'''

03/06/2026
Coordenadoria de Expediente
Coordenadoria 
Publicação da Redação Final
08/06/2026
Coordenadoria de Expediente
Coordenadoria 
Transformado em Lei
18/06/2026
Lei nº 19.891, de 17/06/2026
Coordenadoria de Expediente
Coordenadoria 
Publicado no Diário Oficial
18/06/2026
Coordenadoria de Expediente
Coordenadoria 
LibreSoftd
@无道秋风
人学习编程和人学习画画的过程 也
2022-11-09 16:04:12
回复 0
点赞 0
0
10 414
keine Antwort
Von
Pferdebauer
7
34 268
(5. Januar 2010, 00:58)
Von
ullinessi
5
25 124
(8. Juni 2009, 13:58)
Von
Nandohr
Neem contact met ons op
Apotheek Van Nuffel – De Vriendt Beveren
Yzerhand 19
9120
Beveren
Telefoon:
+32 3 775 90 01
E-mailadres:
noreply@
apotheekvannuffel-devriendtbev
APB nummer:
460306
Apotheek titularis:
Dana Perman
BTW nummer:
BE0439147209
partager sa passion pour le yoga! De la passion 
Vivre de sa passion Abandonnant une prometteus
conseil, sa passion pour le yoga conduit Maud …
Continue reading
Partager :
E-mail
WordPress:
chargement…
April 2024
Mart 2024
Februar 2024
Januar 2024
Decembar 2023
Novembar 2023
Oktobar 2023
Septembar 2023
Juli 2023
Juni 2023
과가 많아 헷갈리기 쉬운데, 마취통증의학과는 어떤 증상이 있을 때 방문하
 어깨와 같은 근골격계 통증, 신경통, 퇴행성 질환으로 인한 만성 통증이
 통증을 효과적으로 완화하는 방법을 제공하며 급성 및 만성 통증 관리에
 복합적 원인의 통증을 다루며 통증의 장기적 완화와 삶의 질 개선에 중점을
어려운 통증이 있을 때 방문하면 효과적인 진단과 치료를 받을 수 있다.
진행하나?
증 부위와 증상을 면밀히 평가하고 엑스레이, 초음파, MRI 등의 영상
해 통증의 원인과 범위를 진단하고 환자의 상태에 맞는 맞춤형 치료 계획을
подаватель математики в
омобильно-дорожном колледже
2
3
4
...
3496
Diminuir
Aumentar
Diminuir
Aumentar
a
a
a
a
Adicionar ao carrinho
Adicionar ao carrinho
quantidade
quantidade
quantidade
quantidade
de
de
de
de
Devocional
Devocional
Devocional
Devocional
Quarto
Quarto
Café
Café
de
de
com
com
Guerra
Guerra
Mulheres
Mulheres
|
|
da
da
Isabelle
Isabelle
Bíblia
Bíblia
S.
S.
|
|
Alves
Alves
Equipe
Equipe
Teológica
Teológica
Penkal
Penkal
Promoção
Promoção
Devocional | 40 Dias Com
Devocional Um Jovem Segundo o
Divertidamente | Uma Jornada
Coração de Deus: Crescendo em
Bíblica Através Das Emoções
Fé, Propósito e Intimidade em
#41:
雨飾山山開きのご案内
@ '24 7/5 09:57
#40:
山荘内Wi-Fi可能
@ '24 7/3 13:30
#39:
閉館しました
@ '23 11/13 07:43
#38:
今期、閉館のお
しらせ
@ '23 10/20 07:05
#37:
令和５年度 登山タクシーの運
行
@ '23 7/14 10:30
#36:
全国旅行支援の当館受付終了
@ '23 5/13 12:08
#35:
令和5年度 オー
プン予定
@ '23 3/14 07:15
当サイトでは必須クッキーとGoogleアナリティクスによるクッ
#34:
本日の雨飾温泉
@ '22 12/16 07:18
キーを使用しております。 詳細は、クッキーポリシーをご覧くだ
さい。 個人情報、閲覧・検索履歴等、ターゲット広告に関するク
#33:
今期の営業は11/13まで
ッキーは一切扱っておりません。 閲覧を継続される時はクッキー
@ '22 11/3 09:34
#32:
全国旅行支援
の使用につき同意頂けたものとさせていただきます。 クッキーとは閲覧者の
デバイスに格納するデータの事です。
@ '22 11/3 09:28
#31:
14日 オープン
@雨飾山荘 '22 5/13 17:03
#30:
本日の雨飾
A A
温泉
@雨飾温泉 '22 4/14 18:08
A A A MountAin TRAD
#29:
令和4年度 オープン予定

'''

- EXERCISE AIM
The output should match the records above exactly, entry for entry.

- WORKED SOLUTION
03/06/2026
Coordenadoria de Expediente
Coordenadoria 
Publicação da Redação Final
08/06/2026
Coordenadoria de Expediente
Coordenadoria 
Transformado em Lei
18/06/2026
Lei nº 19.891, de 17/06/2026
Coordenadoria de Expediente
Coordenadoria 
Publicado no Diário Oficial
18/06/2026
Coordenadoria de Expediente
Coordenadoria 
LibreSoftd
@无道秋风
人学习编程和人学习画画的过程 也
2022-11-09 16:04:12
回复 0
点赞 0
0
10 414
keine Antwort
Von
Pferdebauer
7
34 268
(5. Januar 2010, 00:58)
Von
ullinessi
5
25 124
(8. Juni 2009, 13:58)
Von
Nandohr
Neem contact met ons op
Apotheek Van Nuffel – De Vriendt Beveren
Yzerhand 19
9120
Beveren
Telefoon:
+32 3 775 90 01
E-mailadres:
noreply@
apotheekvannuffel-devriendtbev
APB nummer:
460306
Apotheek titularis:
Dana Perman
BTW nummer:
BE0439147209
partager sa passion pour le yoga! De la passion 
Vivre de sa passion Abandonnant une prometteus
conseil, sa passion pour le yoga conduit Maud …
Continue reading
Partager :
E-mail
WordPress:
chargement…
April 2024
Mart 2024
Februar 2024
Januar 2024
Decembar 2023
Novembar 2023
Oktobar 2023
Septembar 2023
Juli 2023
Juni 2023
과가 많아 헷갈리기 쉬운데, 마취통증의학과는 어떤 증상이 있을 때 방문하
 어깨와 같은 근골격계 통증, 신경통, 퇴행성 질환으로 인한 만성 통증이
 통증을 효과적으로 완화하는 방법을 제공하며 급성 및 만성 통증 관리에
 복합적 원인의 통증을 다루며 통증의 장기적 완화와 삶의 질 개선에 중점을
어려운 통증이 있을 때 방문하면 효과적인 진단과 치료를 받을 수 있다.
진행하나?
증 부위와 증상을 면밀히 평가하고 엑스레이, 초음파, MRI 등의 영상
해 통증의 원인과 범위를 진단하고 환자의 상태에 맞는 맞춤형 치료 계획을
подаватель математики в
омобильно-дорожном колледже
2
3
4
...
3496
Diminuir
Aumentar
Diminuir
Aumentar
a
a
a
a
Adicionar ao carrinho
Adicionar ao carrinho
quantidade
quantidade
quantidade
quantidade
de
de
de
de
Devocional
Devocional
Devocional
Devocional
Quarto
Quarto
Café
Café
de
de
com
com
Guerra
Guerra
Mulheres
Mulheres
|
|
da
da
Isabelle
Isabelle
Bíblia
Bíblia
S.
S.
|
|
Alves
Alves
Equipe
Equipe
Teológica
Teológica
Penkal
Penkal
Promoção
Promoção
Devocional | 40 Dias Com
Devocional Um Jovem Segundo o
Divertidamente | Uma Jornada
Coração de Deus: Crescendo em
Bíblica Através Das Emoções
Fé, Propósito e Intimidade em
#41:
雨飾山山開きのご案内
@ '24 7/5 09:57
#40:
山荘内Wi-Fi可能
@ '24 7/3 13:30
#39:
閉館しました
@ '23 11/13 07:43
#38:
今期、閉館のお
しらせ
@ '23 10/20 07:05
#37:
令和５年度 登山タクシーの運
行
@ '23 7/14 10:30
#36:
全国旅行支援の当館受付終了
@ '23 5/13 12:08
#35:
令和5年度 オー
プン予定
@ '23 3/14 07:15
当サイトでは必須クッキーとGoogleアナリティクスによるクッ
#34:
本日の雨飾温泉
@ '22 12/16 07:18
キーを使用しております。 詳細は、クッキーポリシーをご覧くだ
さい。 個人情報、閲覧・検索履歴等、ターゲット広告に関するク
#33:
今期の営業は11/13まで
ッキーは一切扱っておりません。 閲覧を継続される時はクッキー
@ '22 11/3 09:34
#32:
全国旅行支援
の使用につき同意頂けたものとさせていただきます。 クッキーとは閲覧者の
デバイスに格納するデータの事です。
@ '22 11/3 09:28
#31:
14日 オープン
@雨飾山荘 '22 5/13 17:03
#30:
本日の雨飾
A A
温泉
@雨飾温泉 '22 4/14 18:08
A A A MountAin TRAD
#29:
令和4年度 オープン予定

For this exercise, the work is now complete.